Smaller retail networks are owned by Total, Phoenix, SeaOil, Flying V. If one travelled to many outlying provinces, one finds many smaller, provincial networks of retailers. Some of them resemble stand-alone gas stations, owned by independents, with interesting names even.
“Some criticisms of existing law.” Despite past experience, there are still criticisms of the present deregulation ;aw, including the few now who want price controls restored. Some critics based in other regions complain about fuel prices in their localities being much higher than those in Manila.

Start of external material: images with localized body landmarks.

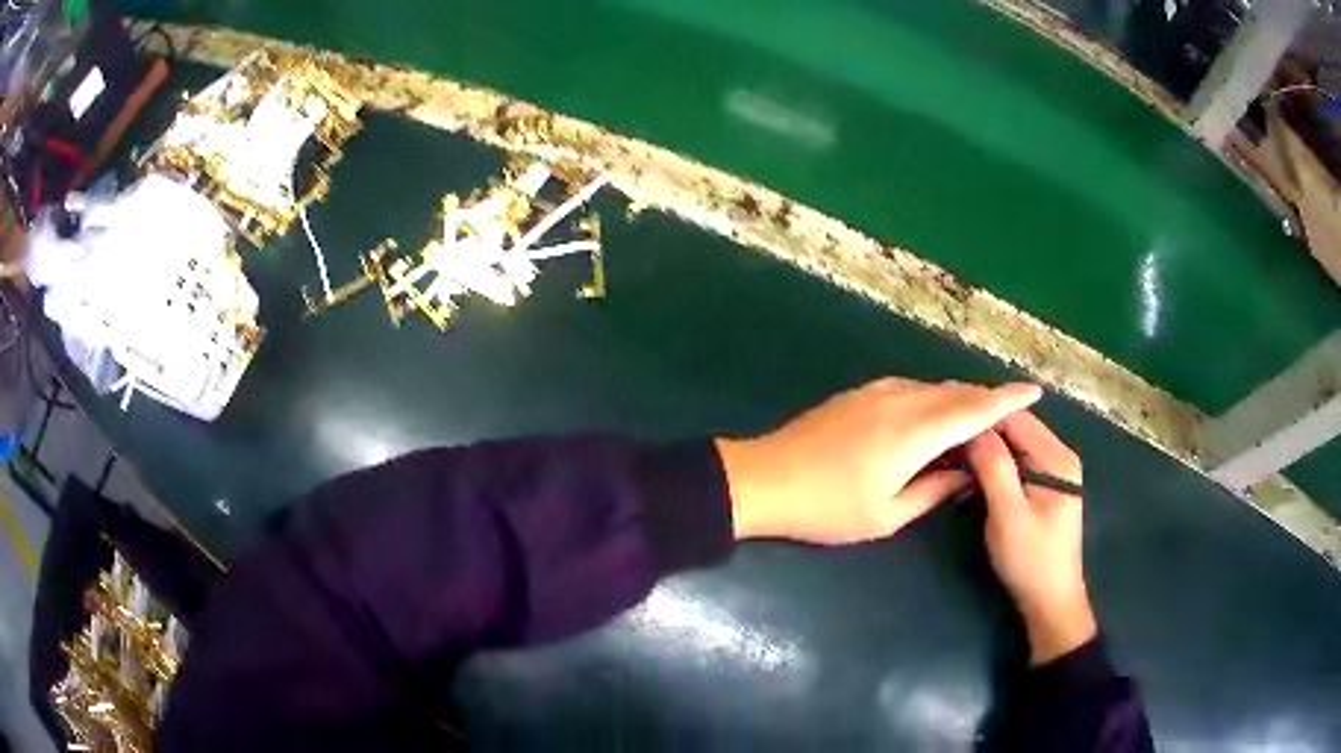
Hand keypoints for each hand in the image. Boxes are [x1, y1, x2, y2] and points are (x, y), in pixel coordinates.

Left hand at [716, 378, 1040, 544]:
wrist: (764, 479)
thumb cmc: (827, 508)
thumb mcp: (887, 514)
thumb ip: (934, 490)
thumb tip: (968, 475)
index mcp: (914, 432)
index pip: (973, 409)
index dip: (1006, 398)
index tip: (1033, 389)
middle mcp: (901, 400)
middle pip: (956, 392)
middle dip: (985, 400)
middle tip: (1008, 419)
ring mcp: (877, 392)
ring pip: (933, 388)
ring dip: (959, 400)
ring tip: (976, 424)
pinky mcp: (861, 393)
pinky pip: (911, 389)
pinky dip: (933, 400)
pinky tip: (934, 420)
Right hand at [966, 411, 1095, 664]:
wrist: (1049, 602)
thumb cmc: (1031, 560)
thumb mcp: (1008, 515)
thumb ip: (994, 468)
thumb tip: (972, 427)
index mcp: (1056, 458)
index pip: (1016, 417)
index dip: (981, 414)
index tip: (945, 416)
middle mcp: (1058, 456)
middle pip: (1015, 429)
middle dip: (981, 431)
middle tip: (941, 435)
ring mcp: (1052, 472)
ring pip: (1013, 446)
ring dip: (984, 449)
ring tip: (948, 452)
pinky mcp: (1043, 488)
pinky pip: (1015, 464)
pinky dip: (992, 465)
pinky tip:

Such critics should direct their attention more toward reasons other than the Oil Deregulation Law to blame. There are many policies that continue to hamper transport development, including restrictive laws and regulations on transport utilities and the need for better infrastructure investments.
A more sophisticated criticism is related to the issue of non-similarity of price adjustments when the world price of crude goes down and when it goes up. For instance, in the Philippines, IBON, an NGO critic, says: “The oil firms increase pump prices by more than is warranted by increases in the global price of crude oil and ... decrease pump prices by less than the decreases in the global price of crude.”
Any dissimilarity in the extent of adjustment is possible. One reason is that taxes could be adjusted by the government, especially when the price of crude falls. The government finds an opportunity not to be missed to raise taxes.
However, this criticism is something that could be empirically investigated. Is there price asymmetry in the adjustments to price? Or are the price adjustments by and large reasonably the same, or symmetric?
“Test of price asymmetry.” A recent paper by UP colleagues at the School of Economics, Ma. Joy Abrenica, Rolando Danao and Ma. Nimfa Mendoza addresses the issue of whether prices of domestic fuels increase more than proportionately when world prices rise compared to the drop in prices when world crude prices fall.
The study tracks the time series of 233 weekly data (from 2009 through to seven months of 2013). Movements of the domestic prices of gasoline and of diesel at the pump are individually investigated against the movements of the posted Singapore prices of the same fuels (the reference prices of the pricing formula for the determination of the deregulated prices for these fuels under the law), and also the corresponding movements of the peso exchange rates against the US dollar. Various lags in data are tested against the behavior of domestic fuel prices.
The study employs state of the art econometric methodology. There is little space to discuss details and implications of the study.
The authors do not find any evidence of price asymmetry in the behaviour of the price movements of domestic fuels. The data period covered did not support the presence of a difference in price adjustments when world oil prices were rising compared to adjustments when world prices were falling.
In closing, it would be useful to speculate, whether the recent episode of drastic fall in world prices for petroleum is fully reflected at the pump. Indeed, we have felt the sudden easing of oil prices, but do they all go down at the same rate?
Some of the price benefits from lower crude prices have, in fact, been instantly felt by consumers, to the great relief of many. However, there are also factors why the benefits would not necessarily be directed toward consumers immediately.
There are pressing needs of development to which such gains from falling pump prices could be directed. Additional taxes could be an open avenue for enlarging the share of government. That might not be bad at all for it could help to enlarge the opportunities for spending more on transportation infrastructure facilities which are badly needed.
Reference: Ma. Joy Abrenica, Rolando Danao and Ma. Nimfa Mendoza, “Market competition in the downstream oil industry: Is there evidence of price asymmetry?” Philippine Review of Economics, December 2014, vol. 51, No. 2.